◆ Text segment ◆
MIPI Explained: How Data Travels Between Devices
A modern camera can generate millions of pixels every second, and a display needs to update those pixels continuously. How can all that information travel through just a few wires?
That's where MIPI comes in.
Why MIPI?
Older display interfaces such as RGB used many parallel data lines.
As display resolution increased, designers faced several challenges:
- More PCB routing
- Larger connectors
- Higher EMI
- Increased system cost
MIPI solves this by converting parallel data into high-speed serial data.
Instead of using dozens of signals, data is transmitted through a small number of high-speed lanes.
Two Parts of MIPI
Protocol Layer
The protocol decides:
- What data is being sent
- How it is organized
- How the receiver interprets it
Examples:
- CSI-2 for cameras
- DSI-2 for displays
You can think of the protocol layer as data packaging.
PHY Layer
The PHY decides:
- Voltage levels
- Timing
- Clocking
- Electrical signaling
You can think of the PHY layer as the transportation system.
D-PHY and C-PHY
D-PHY is the most commonly used MIPI physical layer.
Each lane consists of two signals:
- D+
- D-
The receiver looks at the voltage difference between the two wires rather than the voltage on a single wire.
This improves noise immunity and reduces EMI.
C-PHY is a newer MIPI physical layer designed to provide higher bandwidth with fewer connections.
Each lane consists of three signals:
- Dp or A
- Dn or B
- Dc or C
These three wires form a trio.
Unlike D-PHY, C-PHY does not use traditional differential pairs. Instead, the receiver looks at the relative voltage relationship between the three wires and decodes the data from the different signal states.

◆ Information provided ◆

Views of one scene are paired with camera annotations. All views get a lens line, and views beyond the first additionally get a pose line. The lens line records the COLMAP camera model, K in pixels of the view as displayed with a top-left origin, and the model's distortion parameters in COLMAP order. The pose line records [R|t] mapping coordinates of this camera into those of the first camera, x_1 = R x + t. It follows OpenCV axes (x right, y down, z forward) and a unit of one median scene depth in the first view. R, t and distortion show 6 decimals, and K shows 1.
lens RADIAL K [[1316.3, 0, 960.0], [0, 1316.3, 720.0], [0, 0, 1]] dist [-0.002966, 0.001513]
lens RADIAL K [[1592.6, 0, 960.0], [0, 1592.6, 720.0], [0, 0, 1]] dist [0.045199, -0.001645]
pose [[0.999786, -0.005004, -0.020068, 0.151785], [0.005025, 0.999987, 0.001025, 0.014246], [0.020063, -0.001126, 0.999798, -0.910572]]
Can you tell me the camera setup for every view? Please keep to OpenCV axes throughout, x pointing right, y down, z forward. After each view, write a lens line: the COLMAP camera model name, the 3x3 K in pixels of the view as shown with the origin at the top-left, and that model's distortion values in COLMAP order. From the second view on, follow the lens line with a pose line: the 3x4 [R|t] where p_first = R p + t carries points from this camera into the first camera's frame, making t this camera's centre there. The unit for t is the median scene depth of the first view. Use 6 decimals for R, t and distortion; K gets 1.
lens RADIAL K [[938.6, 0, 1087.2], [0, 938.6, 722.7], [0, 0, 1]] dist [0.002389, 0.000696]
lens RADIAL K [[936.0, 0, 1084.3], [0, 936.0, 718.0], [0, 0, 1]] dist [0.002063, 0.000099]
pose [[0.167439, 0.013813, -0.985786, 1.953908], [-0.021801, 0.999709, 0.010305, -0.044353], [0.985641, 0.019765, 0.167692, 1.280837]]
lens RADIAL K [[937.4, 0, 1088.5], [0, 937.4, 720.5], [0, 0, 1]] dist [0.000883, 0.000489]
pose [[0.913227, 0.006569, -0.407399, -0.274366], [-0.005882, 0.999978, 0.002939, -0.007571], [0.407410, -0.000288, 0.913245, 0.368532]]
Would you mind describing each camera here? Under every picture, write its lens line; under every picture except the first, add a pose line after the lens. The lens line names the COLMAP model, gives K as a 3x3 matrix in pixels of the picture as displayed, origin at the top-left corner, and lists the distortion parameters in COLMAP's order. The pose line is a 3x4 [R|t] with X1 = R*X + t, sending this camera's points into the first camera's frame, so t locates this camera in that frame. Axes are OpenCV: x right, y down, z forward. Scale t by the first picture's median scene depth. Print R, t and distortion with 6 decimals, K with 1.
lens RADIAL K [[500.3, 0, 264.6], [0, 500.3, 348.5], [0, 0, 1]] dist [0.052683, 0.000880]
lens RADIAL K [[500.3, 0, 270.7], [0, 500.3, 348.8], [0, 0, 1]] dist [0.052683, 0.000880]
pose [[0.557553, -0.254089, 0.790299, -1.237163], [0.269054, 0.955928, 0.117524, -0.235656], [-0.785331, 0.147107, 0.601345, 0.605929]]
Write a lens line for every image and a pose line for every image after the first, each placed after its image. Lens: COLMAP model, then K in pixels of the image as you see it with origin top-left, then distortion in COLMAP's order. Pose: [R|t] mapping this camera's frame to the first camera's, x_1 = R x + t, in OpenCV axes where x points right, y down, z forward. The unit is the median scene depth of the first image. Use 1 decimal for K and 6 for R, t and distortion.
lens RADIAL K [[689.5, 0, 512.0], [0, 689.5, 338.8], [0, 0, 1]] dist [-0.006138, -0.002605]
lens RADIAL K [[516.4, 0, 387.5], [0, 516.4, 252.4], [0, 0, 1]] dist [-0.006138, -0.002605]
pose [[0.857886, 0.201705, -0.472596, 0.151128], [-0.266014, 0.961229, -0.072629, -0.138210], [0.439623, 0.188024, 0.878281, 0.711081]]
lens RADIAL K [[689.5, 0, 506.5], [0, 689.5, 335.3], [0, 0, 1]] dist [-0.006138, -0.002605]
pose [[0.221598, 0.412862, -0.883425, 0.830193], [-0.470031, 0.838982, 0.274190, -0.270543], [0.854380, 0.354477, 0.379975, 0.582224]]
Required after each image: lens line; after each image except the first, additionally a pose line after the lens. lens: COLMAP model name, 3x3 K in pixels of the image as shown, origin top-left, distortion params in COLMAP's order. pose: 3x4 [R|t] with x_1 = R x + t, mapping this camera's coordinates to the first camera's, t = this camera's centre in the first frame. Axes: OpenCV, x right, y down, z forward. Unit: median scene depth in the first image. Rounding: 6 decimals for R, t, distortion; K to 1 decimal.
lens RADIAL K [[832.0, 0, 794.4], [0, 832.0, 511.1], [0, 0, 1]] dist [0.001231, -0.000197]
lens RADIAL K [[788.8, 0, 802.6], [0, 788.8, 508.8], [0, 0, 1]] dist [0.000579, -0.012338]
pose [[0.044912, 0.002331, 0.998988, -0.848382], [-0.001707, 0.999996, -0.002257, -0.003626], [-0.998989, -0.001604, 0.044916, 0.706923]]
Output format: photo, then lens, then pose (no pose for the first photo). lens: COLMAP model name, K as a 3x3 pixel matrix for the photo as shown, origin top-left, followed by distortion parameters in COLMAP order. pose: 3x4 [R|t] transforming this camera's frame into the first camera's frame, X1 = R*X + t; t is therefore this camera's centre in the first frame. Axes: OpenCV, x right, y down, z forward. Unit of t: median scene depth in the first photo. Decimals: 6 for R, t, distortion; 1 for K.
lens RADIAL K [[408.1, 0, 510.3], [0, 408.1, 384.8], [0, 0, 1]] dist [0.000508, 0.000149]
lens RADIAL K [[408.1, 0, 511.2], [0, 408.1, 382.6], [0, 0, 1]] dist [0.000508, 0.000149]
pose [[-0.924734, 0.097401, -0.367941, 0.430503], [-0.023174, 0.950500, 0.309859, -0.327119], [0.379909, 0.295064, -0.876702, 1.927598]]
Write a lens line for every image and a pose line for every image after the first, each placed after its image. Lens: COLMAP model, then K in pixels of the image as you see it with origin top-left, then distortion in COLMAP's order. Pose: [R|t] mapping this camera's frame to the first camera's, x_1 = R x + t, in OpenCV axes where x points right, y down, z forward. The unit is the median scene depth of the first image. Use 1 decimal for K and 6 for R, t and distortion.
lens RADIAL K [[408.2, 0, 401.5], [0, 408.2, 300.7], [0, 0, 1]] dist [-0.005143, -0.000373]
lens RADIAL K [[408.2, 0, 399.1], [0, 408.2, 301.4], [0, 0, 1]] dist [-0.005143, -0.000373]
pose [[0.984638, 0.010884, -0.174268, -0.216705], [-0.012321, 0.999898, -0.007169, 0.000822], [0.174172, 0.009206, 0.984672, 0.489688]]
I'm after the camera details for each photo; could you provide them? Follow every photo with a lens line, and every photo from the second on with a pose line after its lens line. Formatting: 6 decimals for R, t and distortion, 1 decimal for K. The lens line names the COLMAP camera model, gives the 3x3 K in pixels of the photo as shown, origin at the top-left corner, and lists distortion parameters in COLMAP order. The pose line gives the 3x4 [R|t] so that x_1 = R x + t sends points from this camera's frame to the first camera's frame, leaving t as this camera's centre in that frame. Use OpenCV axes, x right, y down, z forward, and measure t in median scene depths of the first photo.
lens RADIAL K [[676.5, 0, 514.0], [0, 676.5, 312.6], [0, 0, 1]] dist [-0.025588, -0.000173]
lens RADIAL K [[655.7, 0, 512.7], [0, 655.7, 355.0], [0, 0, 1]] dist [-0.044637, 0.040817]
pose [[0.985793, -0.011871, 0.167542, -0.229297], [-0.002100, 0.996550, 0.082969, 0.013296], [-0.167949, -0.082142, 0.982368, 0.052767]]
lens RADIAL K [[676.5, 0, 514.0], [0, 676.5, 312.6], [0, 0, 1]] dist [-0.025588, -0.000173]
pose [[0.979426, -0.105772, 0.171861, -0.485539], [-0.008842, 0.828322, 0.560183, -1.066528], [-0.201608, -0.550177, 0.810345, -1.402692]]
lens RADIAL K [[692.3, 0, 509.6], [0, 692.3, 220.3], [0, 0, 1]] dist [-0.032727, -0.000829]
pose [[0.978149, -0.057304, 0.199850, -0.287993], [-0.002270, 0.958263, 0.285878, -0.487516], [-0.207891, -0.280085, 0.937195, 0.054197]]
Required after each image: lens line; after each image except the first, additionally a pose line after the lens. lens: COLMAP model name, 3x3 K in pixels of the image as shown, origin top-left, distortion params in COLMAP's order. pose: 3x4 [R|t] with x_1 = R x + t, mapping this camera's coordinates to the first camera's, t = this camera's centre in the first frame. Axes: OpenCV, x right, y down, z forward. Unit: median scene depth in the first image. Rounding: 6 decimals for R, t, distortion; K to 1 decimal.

◆ Work to complete ◆
a – Copy the MIPI explainer word for word from "D-PHY and C-PHY" to "a single wire.".
b – Rewrite the paragraph of the MIPI explainer that opens with "Unlike D-PHY, C-PHY does not use" as a short list that keeps its main facts.
c – Continue the MIPI explainer from its last sentence.
The records stand apart from the MIPI explainer and have nothing to do with it.

◆ Answers for the tasks ◆
a –
D-PHY and C-PHY
D-PHY is the most commonly used MIPI physical layer.
Each lane consists of two signals:
- D+
- D-
The receiver looks at the voltage difference between the two wires rather than the voltage on a single wire.

b –
- C-PHY, unlike D-PHY, does not use traditional differential pairs.
- The receiver looks at the relative voltage relationship between the three wires.
- It decodes the data from the different signal states.

c –
This allows more information to be transferred per symbol compared to D-PHY.
Benefits of C-PHY:
- Higher bandwidth with fewer pins
- Reduced connector size
- Better PCB routing efficiency
- Suitable for high-resolution cameras and displays
Common applications:
- High-resolution camera sensors
- 4K/8K displays
- Advanced automotive infotainment systems
- ADAS camera systems
DSI Example Calculation
Suppose we have:
Display Resolution = 1920 × 1080
Refresh Rate = 60 Hz
Color Depth = 24 bits/pixel
Pixel Rate:
1920 × 1080 × 60
= 124.4 Million Pixels/sec
Required Bandwidth:
124.4M × 24
= 2.98 Gbps
Ignoring protocol overhead, the display needs approximately 3 Gbps.
If we use:
4 D-PHY lanes
Bandwidth per lane:
3 Gbps ÷ 4
= 750 Mbps/lane
A 500 MHz DDR clock provides:
1 Gbps/lane
which is sufficient for this display.
What Does "Double Data Rate" Mean?
One thing that often confuses engineers is the D-PHY clock.
Suppose the clock lane operates at:
500 MHz
Data is transferred on:
- Rising edge
- Falling edge
Because data moves on both edges:
Data Rate = 2 × Clock Frequency
So:
500 MHz Clock = 1 Gbps per lane
This is called Double Data Rate (DDR).
The clock is 500 MHz, but the lane transfers 1 billion bits every second.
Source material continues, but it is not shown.